Earlier this year, the Tyndale House sponsored a conference at the Westminister Chapel, in London, to both address contemporary objections to the historicity of the New Testament and show why the Bible can be trusted. With the goal in training Christians to be able to share their faith with confidence, the conference brought together some of the foremost evangelical scholars around today. The DVD of the sessions has now become available. You can purchase it online here.
Information about the three lectures included on the DVD, from the Bible and Church website:
Have we got the history right? Dr. Peter J. Williams
A widely held idea is that Christian beliefs arose over a long period of time through a mixture of gullibility and conspiracy. Early Christian records are held to be legend, myth or fabrication.

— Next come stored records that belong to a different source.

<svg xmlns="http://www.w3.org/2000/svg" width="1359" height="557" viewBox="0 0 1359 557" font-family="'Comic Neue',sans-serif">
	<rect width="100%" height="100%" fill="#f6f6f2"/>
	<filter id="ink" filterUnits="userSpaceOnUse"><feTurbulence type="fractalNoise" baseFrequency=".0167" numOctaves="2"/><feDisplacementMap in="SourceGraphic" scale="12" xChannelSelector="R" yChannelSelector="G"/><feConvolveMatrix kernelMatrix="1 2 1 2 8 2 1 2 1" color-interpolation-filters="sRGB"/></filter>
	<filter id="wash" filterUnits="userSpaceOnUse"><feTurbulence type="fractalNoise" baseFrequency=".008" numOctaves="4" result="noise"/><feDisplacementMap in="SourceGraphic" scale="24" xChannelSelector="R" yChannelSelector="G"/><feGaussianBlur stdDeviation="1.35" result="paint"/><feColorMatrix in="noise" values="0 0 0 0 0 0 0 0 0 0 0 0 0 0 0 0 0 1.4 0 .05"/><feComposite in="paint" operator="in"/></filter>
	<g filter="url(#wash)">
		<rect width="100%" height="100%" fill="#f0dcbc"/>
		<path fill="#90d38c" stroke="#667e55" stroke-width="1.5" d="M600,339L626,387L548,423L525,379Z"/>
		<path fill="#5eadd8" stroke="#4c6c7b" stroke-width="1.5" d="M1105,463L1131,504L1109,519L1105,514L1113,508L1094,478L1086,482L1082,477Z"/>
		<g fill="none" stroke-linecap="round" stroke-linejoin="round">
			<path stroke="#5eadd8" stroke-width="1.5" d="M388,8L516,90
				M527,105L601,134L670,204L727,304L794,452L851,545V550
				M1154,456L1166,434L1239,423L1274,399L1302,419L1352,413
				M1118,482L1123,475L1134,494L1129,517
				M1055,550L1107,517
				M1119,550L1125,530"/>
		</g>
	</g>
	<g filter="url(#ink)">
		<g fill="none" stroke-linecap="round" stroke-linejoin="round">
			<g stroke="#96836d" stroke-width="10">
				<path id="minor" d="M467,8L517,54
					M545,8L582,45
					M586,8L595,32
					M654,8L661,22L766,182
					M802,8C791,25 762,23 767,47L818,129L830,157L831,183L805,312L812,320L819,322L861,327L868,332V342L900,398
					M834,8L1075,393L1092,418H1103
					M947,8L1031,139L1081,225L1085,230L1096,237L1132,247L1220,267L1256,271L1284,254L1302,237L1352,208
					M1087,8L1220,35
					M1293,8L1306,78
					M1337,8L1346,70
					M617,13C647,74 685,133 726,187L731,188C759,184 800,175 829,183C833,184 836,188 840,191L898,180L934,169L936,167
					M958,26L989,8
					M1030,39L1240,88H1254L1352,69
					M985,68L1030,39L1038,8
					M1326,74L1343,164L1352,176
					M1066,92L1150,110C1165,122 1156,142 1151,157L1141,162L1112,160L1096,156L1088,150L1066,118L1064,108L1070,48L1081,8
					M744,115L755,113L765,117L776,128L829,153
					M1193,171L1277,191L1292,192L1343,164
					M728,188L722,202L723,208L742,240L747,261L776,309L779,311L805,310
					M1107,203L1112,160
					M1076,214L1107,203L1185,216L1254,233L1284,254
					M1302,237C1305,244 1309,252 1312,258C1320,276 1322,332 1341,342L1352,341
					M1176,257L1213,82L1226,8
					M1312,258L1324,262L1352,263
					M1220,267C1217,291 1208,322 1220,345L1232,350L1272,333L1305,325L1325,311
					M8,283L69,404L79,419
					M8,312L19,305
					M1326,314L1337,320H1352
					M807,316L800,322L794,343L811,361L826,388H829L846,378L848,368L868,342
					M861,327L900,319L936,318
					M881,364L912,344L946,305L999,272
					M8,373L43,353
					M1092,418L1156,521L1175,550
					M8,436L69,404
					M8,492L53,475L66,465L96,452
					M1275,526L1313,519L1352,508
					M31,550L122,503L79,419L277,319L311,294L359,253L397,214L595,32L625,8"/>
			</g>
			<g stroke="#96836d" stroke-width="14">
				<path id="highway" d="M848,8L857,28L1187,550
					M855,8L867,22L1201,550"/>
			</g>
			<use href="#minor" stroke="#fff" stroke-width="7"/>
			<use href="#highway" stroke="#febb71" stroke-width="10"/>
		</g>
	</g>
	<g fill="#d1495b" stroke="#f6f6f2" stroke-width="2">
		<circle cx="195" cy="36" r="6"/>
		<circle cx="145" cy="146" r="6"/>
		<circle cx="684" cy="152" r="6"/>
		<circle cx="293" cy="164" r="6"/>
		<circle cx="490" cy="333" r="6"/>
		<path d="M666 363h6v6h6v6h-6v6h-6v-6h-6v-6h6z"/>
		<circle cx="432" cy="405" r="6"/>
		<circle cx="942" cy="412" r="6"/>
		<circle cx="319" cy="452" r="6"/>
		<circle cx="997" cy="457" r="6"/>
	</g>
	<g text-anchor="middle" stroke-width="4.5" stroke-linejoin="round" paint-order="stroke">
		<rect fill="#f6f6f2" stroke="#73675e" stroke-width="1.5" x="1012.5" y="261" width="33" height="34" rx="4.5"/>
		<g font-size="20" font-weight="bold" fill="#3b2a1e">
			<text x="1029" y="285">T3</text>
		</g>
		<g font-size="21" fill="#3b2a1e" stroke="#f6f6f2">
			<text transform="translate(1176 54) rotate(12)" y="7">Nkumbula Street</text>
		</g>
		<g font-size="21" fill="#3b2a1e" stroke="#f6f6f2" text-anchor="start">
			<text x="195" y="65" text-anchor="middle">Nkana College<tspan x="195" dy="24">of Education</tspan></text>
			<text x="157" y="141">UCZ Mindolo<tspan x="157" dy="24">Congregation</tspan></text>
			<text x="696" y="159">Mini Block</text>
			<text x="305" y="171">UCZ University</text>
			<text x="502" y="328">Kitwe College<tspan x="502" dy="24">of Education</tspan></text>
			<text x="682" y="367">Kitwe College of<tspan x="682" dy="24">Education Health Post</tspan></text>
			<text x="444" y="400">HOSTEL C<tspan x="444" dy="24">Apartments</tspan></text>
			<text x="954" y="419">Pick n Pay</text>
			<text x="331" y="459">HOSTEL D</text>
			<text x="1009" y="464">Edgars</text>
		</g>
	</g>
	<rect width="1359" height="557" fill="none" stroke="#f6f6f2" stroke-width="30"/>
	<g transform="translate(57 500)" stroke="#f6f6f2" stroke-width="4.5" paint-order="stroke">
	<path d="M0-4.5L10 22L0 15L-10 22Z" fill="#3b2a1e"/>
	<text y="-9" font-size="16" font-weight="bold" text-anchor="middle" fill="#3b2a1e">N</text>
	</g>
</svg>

However, when we consider the earliest accounts of Christianity by non-Christian writers we see that Christians were never in a position to fabricate the accounts of Jesus, and that the core Christian beliefs must have been held very early
Dr Peter (P.J.) Williams is the Warden of Tyndale House. He was educated at Cambridge University, where he received his MA, MPhil and PhD, in the study of ancient languages related to the Bible.
Have we got the text right? Dr. Dirk Jongkind
Another popular idea is that the Bible has been corrupted, either by deliberate falsification or simply lost through passage of time. Such ideas are promoted in the British media.
This session will explain what New Testament manuscripts are and compare the manuscripts we have of the New Testament with what we have for other ancient writings.
It will also show how little evidence there is for deliberate change within New Testament manuscripts. The scribes of the New Testament manuscripts would not have been good conspirators because they were interested in copying not in changing.
Dr Dirk Jongkind is a Dutch biblical scholar who finished his PhD at Cambridge University on Codex Sinaiticus, the oldest complete copy of the New Testament.
Have we got Jesus right? Dr Simon J. Gathercole
Probably the most popular idea in relation to the Bible is that books have been missed out or put in due to political pressure and various media have been full of talk about ‘other gospels’.
Here some of the most famous ‘other gospels’ are considered: the gospels of Thomas, Judas and Mary. But first it is important to establish two facts about the very earliest Christians and their beliefs:
* they believed that Jesus had died as a ransom for our sins.
* they believed that Jesus had fulfilled the Old Testament.
It is found that while Matthew, Mark, Luke and John agree with these two Christian beliefs, the apocryphal gospels generally do not. They do not fit the pattern of earliest Christian belief precisely because they were written later.
They are less reliable than the canonical gospels both in their picture of history and in their picture of Jesus’ message. For real pictures of Jesus, based on eyewitness testimony, you need to read the New Testament.
Dr Simon Gathercole is Editor of the Journal for the Study of the New Testament. Having studied Classics and Theology at Cambridge University.